A question many new turners ask is “how fast should I run the lathe?”. Read on and hopefully you will understand how to answer the question. Surprisingly many turners fail to give a straight answer and resort to comments like “what feels right” or “turn it up until it vibrates”. The first of those answers doesn’t really help a new turner because they have yet to develop that sense of what feels right and the second is fraught with dangers if the work piece is well balanced because you may not get any significant vibration until the safe working speed is significantly exceeded.

## Does speed matter?

Why is it necessary to limit the speed of the lathe? There are two answers to this – one is to limit vibration for an out of balance piece and this may be the over-riding factor if the balance is significant. The second answer is that rotating anything introduces centrifugal force which is trying to pull the object apart. If there are any flaws in the wood (noticeable or otherwise) excessive speed may cause enough centrifugal force to cause the work piece to break up. This would lead to potentially large and heavy pieces of wood becoming projectiles – causing damage to anything and anyone in their path so be warned! It is also worth bearing in mind that the centrifugal force generated by the rotation of the work piece is proportional to the square of the speed (rpm’s). This means that doubling the speed would result in four times the centrifugal force; trebling the speed would result in nine times the centrifugal force and so on. It’s easy to see how excessive speed can lead to an accident.

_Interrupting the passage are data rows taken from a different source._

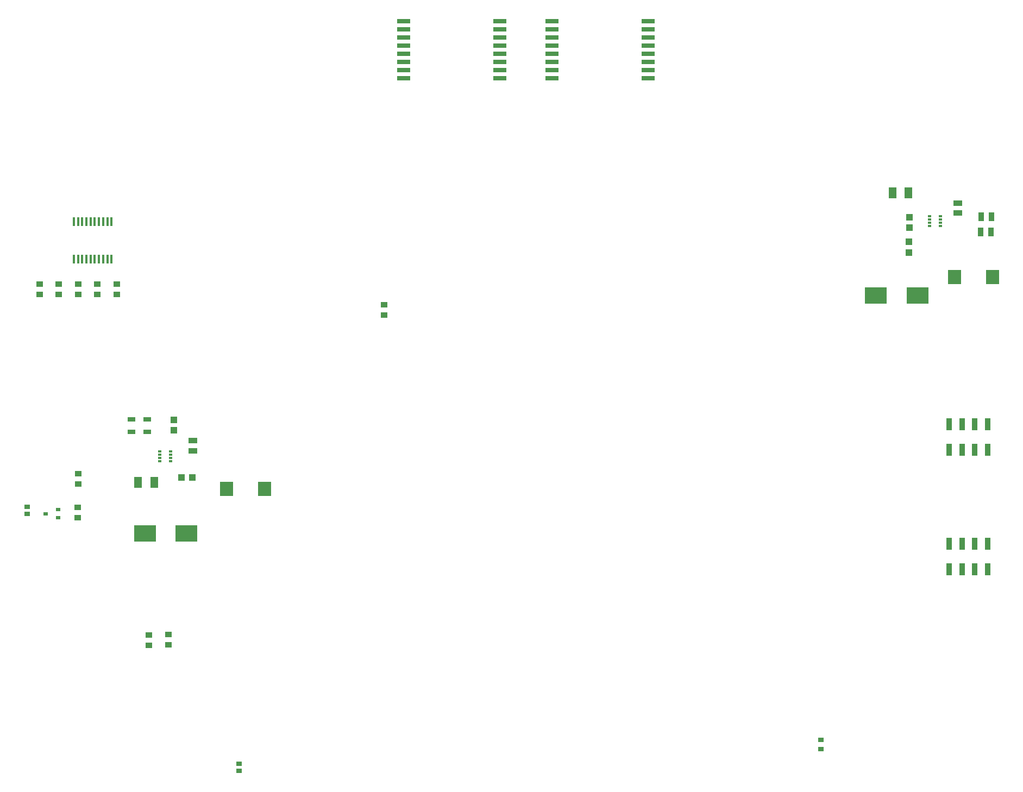
<source format=gbr>
%TF.GenerationSoftware,Altium Limited,Altium Designer,23.6.0 (18)*%
G04 Layer_Color=128*
%FSLAX45Y45*%
%MOMM*%
%TF.SameCoordinates,8B2A78E3-6762-467B-82E4-ABAB87B9FA14*%
%TF.FilePolarity,Positive*%
%TF.FileFunction,Paste,Bot*%
%TF.Part,Single*%
G01*
G75*
%TA.AperFunction,SMDPad,CuDef*%
%ADD11R,0.89000X1.91000*%
%ADD14R,1.13504X1.06213*%
%ADD15R,1.06213X1.13504*%
%ADD19R,1.00000X0.90000*%
%ADD57R,0.90000X0.65000*%
%ADD58R,3.50000X2.50000*%
%ADD59R,1.20443X1.70620*%
%ADD60R,2.00000X0.80000*%
%ADD61R,0.47500X0.30000*%
%ADD62R,0.45000X1.47500*%
%ADD63R,0.69500X0.54000*%
%ADD64R,0.90000X0.65000*%
%ADD65R,2.00000X2.20000*%
%ADD66R,2.00000X2.20000*%
%ADD67R,1.30000X0.70000*%
%ADD68R,1.35000X0.95000*%
%ADD69R,0.95000X1.35000*%
D11*
X10160000Y6092500D02*
D03*
Y6493500D02*
D03*
X10360000Y6092500D02*
D03*
Y6493500D02*
D03*
X10560000Y6092500D02*
D03*
Y6493500D02*
D03*
X10760000Y6092500D02*
D03*
Y6493500D02*
D03*
Y8353500D02*
D03*
Y7952500D02*
D03*
X10560000Y8353500D02*
D03*
Y7952500D02*
D03*
X10360000Y8353500D02*
D03*
Y7952500D02*
D03*
X10160000Y8353500D02*
D03*
Y7952500D02*
D03*
D14*
X-1638461Y7522500D02*
D03*
X-1801539D02*
D03*
D15*
X-1920000Y8424039D02*
D03*
Y8260961D02*
D03*
X9537500Y11415961D02*
D03*
Y11579039D02*
D03*
X9532500Y11030961D02*
D03*
Y11194039D02*
D03*
D19*
X-2312500Y5070000D02*
D03*
Y4910000D02*
D03*
X1355000Y10212500D02*
D03*
Y10052500D02*
D03*
X-3425000Y6900000D02*
D03*
Y7060000D02*
D03*
X-2815500Y10536200D02*
D03*
Y10376200D02*
D03*
X-3416500Y10536200D02*
D03*
Y10376200D02*
D03*
X-3717000Y10536200D02*
D03*
Y10376200D02*
D03*
X-4017500Y10536200D02*
D03*
Y10376200D02*
D03*
X-3116000D02*
D03*
Y10536200D02*
D03*
X-3412500Y7425000D02*
D03*
Y7585000D02*
D03*
X-2010000Y5075000D02*
D03*
Y4915000D02*
D03*
D57*
X8160000Y3432500D02*
D03*
Y3287500D02*
D03*
D58*
X9020000Y10360000D02*
D03*
X9670000D02*
D03*
X-2375000Y6655000D02*
D03*
X-1725000D02*
D03*
D59*
X-2229911Y7447500D02*
D03*
X-2480089D02*
D03*
X9525089Y11962500D02*
D03*
X9274912D02*
D03*
D60*
X3157300Y13997000D02*
D03*
Y14124001D02*
D03*
Y14250999D02*
D03*
Y14378000D02*
D03*
Y14505000D02*
D03*
Y14632001D02*
D03*
X1657300D02*
D03*
Y14505000D02*
D03*
Y14378000D02*
D03*
Y14250999D02*
D03*
Y14124001D02*
D03*
Y13870000D02*
D03*
X3157300Y13742999D02*
D03*
Y13870000D02*
D03*
X1657300Y13742999D02*
D03*
Y13997000D02*
D03*
X5470000D02*
D03*
Y14124001D02*
D03*
Y14250999D02*
D03*
Y14378000D02*
D03*
Y14505000D02*
D03*
Y14632001D02*
D03*
X3970000D02*
D03*
Y14505000D02*
D03*
Y14378000D02*
D03*
Y14250999D02*
D03*
Y14124001D02*
D03*
Y13870000D02*
D03*
X5470000Y13742999D02*
D03*
Y13870000D02*
D03*
X3970000Y13742999D02*
D03*
Y13997000D02*
D03*
D61*
X10023800Y11545000D02*
D03*
Y11495000D02*
D03*
Y11595000D02*
D03*
Y11445000D02*
D03*
X9856200Y11545000D02*
D03*
Y11595000D02*
D03*
Y11445000D02*
D03*
Y11495000D02*
D03*
X-2143800Y7777500D02*
D03*
Y7827500D02*
D03*
Y7877500D02*
D03*
Y7927500D02*
D03*
X-1976200D02*
D03*
Y7877500D02*
D03*
Y7827500D02*
D03*
Y7777500D02*
D03*
D62*
X-2895000Y10927400D02*
D03*
X-2960000D02*
D03*
X-3025000D02*
D03*
X-3090000D02*
D03*
X-3155000D02*
D03*
X-3220000D02*
D03*
X-3285000D02*
D03*
X-3350000D02*
D03*
X-3415000D02*
D03*
X-3480000D02*
D03*
Y11515000D02*
D03*
X-3415000D02*
D03*
X-3350000D02*
D03*
X-3285000D02*
D03*
X-3220000D02*
D03*
X-3155000D02*
D03*
X-3090000D02*
D03*
X-3025000D02*
D03*
X-2960000D02*
D03*
X-2895000D02*
D03*
D63*
X-3917200Y6960000D02*
D03*
X-3722800Y6895000D02*
D03*
Y7025000D02*
D03*
D64*
X-4207500Y7067500D02*
D03*
Y6952500D02*
D03*
X-910000Y3062500D02*
D03*
Y2947500D02*
D03*
D65*
X10835000Y10647500D02*
D03*
X10245000D02*
D03*
D66*
X-512500Y7347500D02*
D03*
X-1102500D02*
D03*
D67*
X-2334999Y8427501D02*
D03*
Y8237499D02*
D03*
X-2585001Y8425002D02*
D03*
Y8235000D02*
D03*
D68*
X10292499Y11802501D02*
D03*
Y11642501D02*
D03*
X-1624998Y7935000D02*
D03*
Y8095000D02*
D03*
D69*
X10653301Y11352001D02*
D03*
X10813301D02*
D03*
X10657502Y11589999D02*
D03*
X10817502D02*
D03*
%TF.MD5,0bed77cdaa6584e6aaf15dd04e624df2*%
M02*

</source>
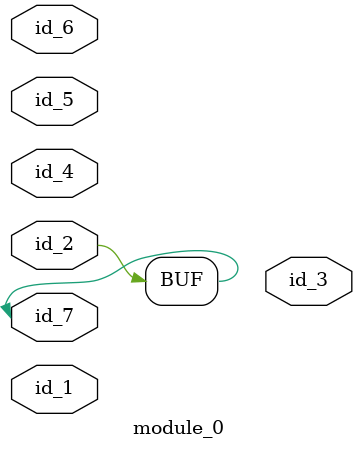
<source format=v>
module module_0 (
    id_1,
    id_2,
    id_3,
    id_4,
    id_5,
    id_6,
    id_7
);
  inout id_7;
  input id_6;
  inout id_5;
  input id_4;
  output id_3;
  input id_2;
  input id_1;
  assign id_7[""] = id_2;
endmodule

</source>
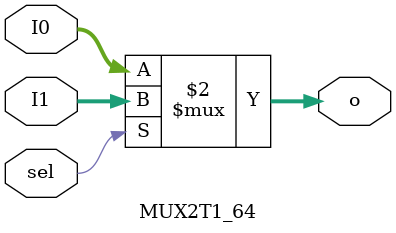
<source format=v>
`timescale 1ns / 1ps
module 	MUX2T1_64(input[63:0]I0,
						 input[63:0]I1,
						 input sel,
						 output[63:0]o
						 );

	assign o = (sel == 0) ? I0 : I1;		//64Î»2Ñ¡Ò»,I0¡¢I1¶ÔÓ¦Ñ¡ÔñÍ¨µÀ0¡¢1

endmodule

</source>
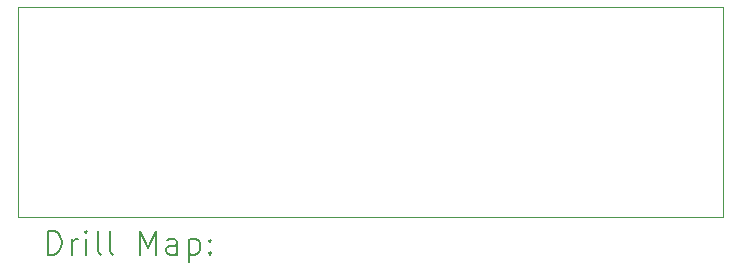
<source format=gbr>
%FSLAX45Y45*%
G04 Gerber Fmt 4.5, Leading zero omitted, Abs format (unit mm)*
G04 Created by KiCad (PCBNEW (6.0.6)) date 2022-08-10 20:15:34*
%MOMM*%
%LPD*%
G01*
G04 APERTURE LIST*
%TA.AperFunction,Profile*%
%ADD10C,0.100000*%
%TD*%
%ADD11C,0.200000*%
G04 APERTURE END LIST*
D10*
X16764000Y-10642600D02*
X10795000Y-10642600D01*
X10795000Y-10642600D02*
X10795000Y-8864600D01*
X10795000Y-8864600D02*
X16764000Y-8864600D01*
X16764000Y-8864600D02*
X16764000Y-10642600D01*
D11*
X11047619Y-10958076D02*
X11047619Y-10758076D01*
X11095238Y-10758076D01*
X11123810Y-10767600D01*
X11142857Y-10786648D01*
X11152381Y-10805695D01*
X11161905Y-10843790D01*
X11161905Y-10872362D01*
X11152381Y-10910457D01*
X11142857Y-10929505D01*
X11123810Y-10948552D01*
X11095238Y-10958076D01*
X11047619Y-10958076D01*
X11247619Y-10958076D02*
X11247619Y-10824743D01*
X11247619Y-10862838D02*
X11257143Y-10843790D01*
X11266667Y-10834267D01*
X11285714Y-10824743D01*
X11304762Y-10824743D01*
X11371428Y-10958076D02*
X11371428Y-10824743D01*
X11371428Y-10758076D02*
X11361905Y-10767600D01*
X11371428Y-10777124D01*
X11380952Y-10767600D01*
X11371428Y-10758076D01*
X11371428Y-10777124D01*
X11495238Y-10958076D02*
X11476190Y-10948552D01*
X11466667Y-10929505D01*
X11466667Y-10758076D01*
X11600000Y-10958076D02*
X11580952Y-10948552D01*
X11571428Y-10929505D01*
X11571428Y-10758076D01*
X11828571Y-10958076D02*
X11828571Y-10758076D01*
X11895238Y-10900933D01*
X11961905Y-10758076D01*
X11961905Y-10958076D01*
X12142857Y-10958076D02*
X12142857Y-10853314D01*
X12133333Y-10834267D01*
X12114286Y-10824743D01*
X12076190Y-10824743D01*
X12057143Y-10834267D01*
X12142857Y-10948552D02*
X12123809Y-10958076D01*
X12076190Y-10958076D01*
X12057143Y-10948552D01*
X12047619Y-10929505D01*
X12047619Y-10910457D01*
X12057143Y-10891410D01*
X12076190Y-10881886D01*
X12123809Y-10881886D01*
X12142857Y-10872362D01*
X12238095Y-10824743D02*
X12238095Y-11024743D01*
X12238095Y-10834267D02*
X12257143Y-10824743D01*
X12295238Y-10824743D01*
X12314286Y-10834267D01*
X12323809Y-10843790D01*
X12333333Y-10862838D01*
X12333333Y-10919981D01*
X12323809Y-10939029D01*
X12314286Y-10948552D01*
X12295238Y-10958076D01*
X12257143Y-10958076D01*
X12238095Y-10948552D01*
X12419048Y-10939029D02*
X12428571Y-10948552D01*
X12419048Y-10958076D01*
X12409524Y-10948552D01*
X12419048Y-10939029D01*
X12419048Y-10958076D01*
X12419048Y-10834267D02*
X12428571Y-10843790D01*
X12419048Y-10853314D01*
X12409524Y-10843790D01*
X12419048Y-10834267D01*
X12419048Y-10853314D01*
M02*

</source>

## Calculate the right speed

How do I calculate a safe speed to run the lathe? The answer to this one is fairly simple – if you work in imperial measurements, divide 6000 by the diameter of the work piece in inches to calculate the low rpm and divide 9000 for the high rpm. For example, a 3 inch diameter work piece would result in a speed of between 2000 and 3000 rpm and for a 10 inch diameter work piece the speed would be between 600 and 900rpm. If you want to keep this simple, just use divide into 6000 (ignore the 9000 bit!).

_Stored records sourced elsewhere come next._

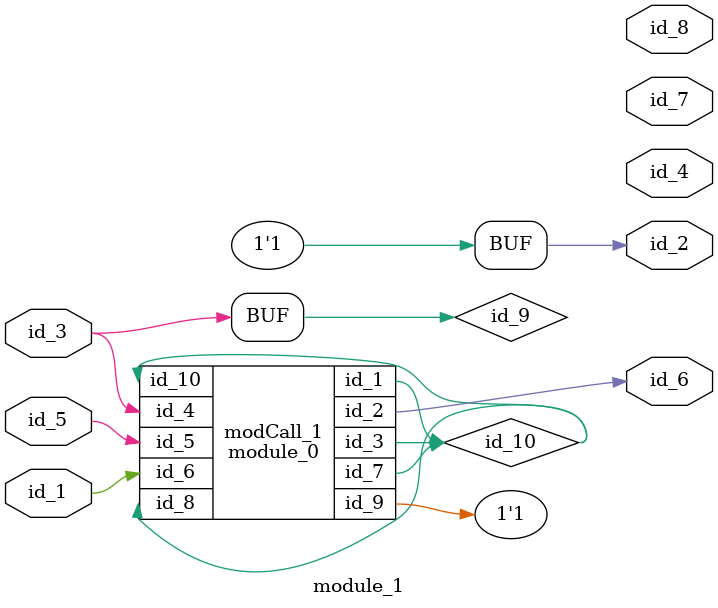
<source format=v>
module module_0 (
    id_1,
    id_2,
    id_3,
    id_4,
    id_5,
    id_6,
    id_7,
    id_8,
    id_9,
    id_10
);
  input wire id_10;
  output wire id_9;
  input wire id_8;
  inout wire id_7;
  input wire id_6;
  input wire id_5;
  input wire id_4;
  output wire id_3;
  output wire id_2;
  inout wire id_1;
  assign id_2 = id_4;
endmodule
module module_1 (
    id_1,
    id_2,
    id_3,
    id_4,
    id_5,
    id_6,
    id_7,
    id_8
);
  output wire id_8;
  output wire id_7;
  output wire id_6;
  input wire id_5;
  output wire id_4;
  inout wire id_3;
  output wire id_2;
  inout wire id_1;
  assign id_2 = 1;
  wire id_9 = id_3;
  assign id_2 = 1;
  wire id_10;
  module_0 modCall_1 (
      id_10,
      id_6,
      id_10,
      id_9,
      id_5,
      id_1,
      id_10,
      id_10,
      id_2,
      id_10
  );
endmodule

</source>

If you work in metric measurements, divide 15000 by the diameter of the work piece in centimeters to calculate the rpm. Below are example speeds for a range of diameters up to 24 inches.

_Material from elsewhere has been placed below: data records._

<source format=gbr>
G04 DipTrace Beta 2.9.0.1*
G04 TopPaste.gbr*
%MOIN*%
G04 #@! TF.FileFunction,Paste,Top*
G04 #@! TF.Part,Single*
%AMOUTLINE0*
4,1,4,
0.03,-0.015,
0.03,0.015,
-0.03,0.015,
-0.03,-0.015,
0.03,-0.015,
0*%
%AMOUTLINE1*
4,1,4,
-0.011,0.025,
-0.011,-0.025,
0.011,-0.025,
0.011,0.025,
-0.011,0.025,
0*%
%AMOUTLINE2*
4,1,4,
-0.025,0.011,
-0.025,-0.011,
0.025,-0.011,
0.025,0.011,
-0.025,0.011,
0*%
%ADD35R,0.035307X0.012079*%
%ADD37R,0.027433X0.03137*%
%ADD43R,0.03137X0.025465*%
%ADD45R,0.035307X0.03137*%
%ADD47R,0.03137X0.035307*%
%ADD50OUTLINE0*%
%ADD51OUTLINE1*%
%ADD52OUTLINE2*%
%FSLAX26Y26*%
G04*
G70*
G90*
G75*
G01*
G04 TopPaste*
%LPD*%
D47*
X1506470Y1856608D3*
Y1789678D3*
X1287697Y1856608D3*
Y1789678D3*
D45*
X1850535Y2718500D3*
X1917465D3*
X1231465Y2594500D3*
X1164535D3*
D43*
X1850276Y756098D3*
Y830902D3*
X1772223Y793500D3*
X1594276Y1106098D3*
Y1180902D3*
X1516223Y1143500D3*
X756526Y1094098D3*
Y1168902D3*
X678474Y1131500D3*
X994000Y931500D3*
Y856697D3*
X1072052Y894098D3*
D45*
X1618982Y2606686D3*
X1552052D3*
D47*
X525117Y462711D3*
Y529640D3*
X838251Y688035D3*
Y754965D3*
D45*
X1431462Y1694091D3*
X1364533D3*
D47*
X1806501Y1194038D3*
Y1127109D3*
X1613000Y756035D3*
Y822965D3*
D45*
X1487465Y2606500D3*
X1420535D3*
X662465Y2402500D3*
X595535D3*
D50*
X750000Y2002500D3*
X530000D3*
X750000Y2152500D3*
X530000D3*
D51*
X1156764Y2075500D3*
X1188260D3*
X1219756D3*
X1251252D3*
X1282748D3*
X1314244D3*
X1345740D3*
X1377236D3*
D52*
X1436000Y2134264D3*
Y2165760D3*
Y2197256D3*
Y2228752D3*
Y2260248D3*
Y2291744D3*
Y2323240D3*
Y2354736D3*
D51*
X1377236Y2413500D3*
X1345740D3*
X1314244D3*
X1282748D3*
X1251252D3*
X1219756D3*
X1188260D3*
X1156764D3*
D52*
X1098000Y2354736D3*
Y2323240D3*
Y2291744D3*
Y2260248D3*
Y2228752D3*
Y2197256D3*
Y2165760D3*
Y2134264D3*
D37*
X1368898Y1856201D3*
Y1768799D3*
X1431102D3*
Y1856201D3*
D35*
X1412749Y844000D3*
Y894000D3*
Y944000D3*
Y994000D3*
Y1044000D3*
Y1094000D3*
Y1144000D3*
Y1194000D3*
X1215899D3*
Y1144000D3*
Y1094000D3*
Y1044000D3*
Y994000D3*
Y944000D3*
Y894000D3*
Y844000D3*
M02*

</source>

Workpiece Diameter (inches) | Speed (rpm) | Speed 2 (rpm) |
---|---|---|

1 | 6000 | |

2 | 3000 | 4500 |

3 | 2000 | 3000 |

4 | 1500 | 2250 |

5 | 1200 | 1800 |

6 | 1000 | 1500 |

7 | 857 | 1286 |

8 | 750 | 1125 |

9 | 667 | 1000 |

10 | 600 | 900 |

11 | 545 | 818 |

12 | 500 | 750 |

13 | 462 | 692 |

14 | 429 | 643 |

15 | 400 | 600 |

16 | 375 | 562 |

17 | 353 | 529 |

18 | 333 | 500 |

19 | 316 | 474 |

20 | 300 | 450 |

21 | 286 | 429 |

22 | 273 | 409 |

23 | 261 | 391 |

24 | 250 | 375 |

The graph shows speed against diameter (in inches). For any diameter, pick a speed between the two lines.

## What if there is vibration?

As mentioned earlier, the overriding consideration is keeping vibration to a minimum by limiting the lathe speed so in the case of severe vibration (usually caused by an out of balance work piece), keep the speed low enough to keep vibration to a minimum. This may be considerably less than the calculated safe speed.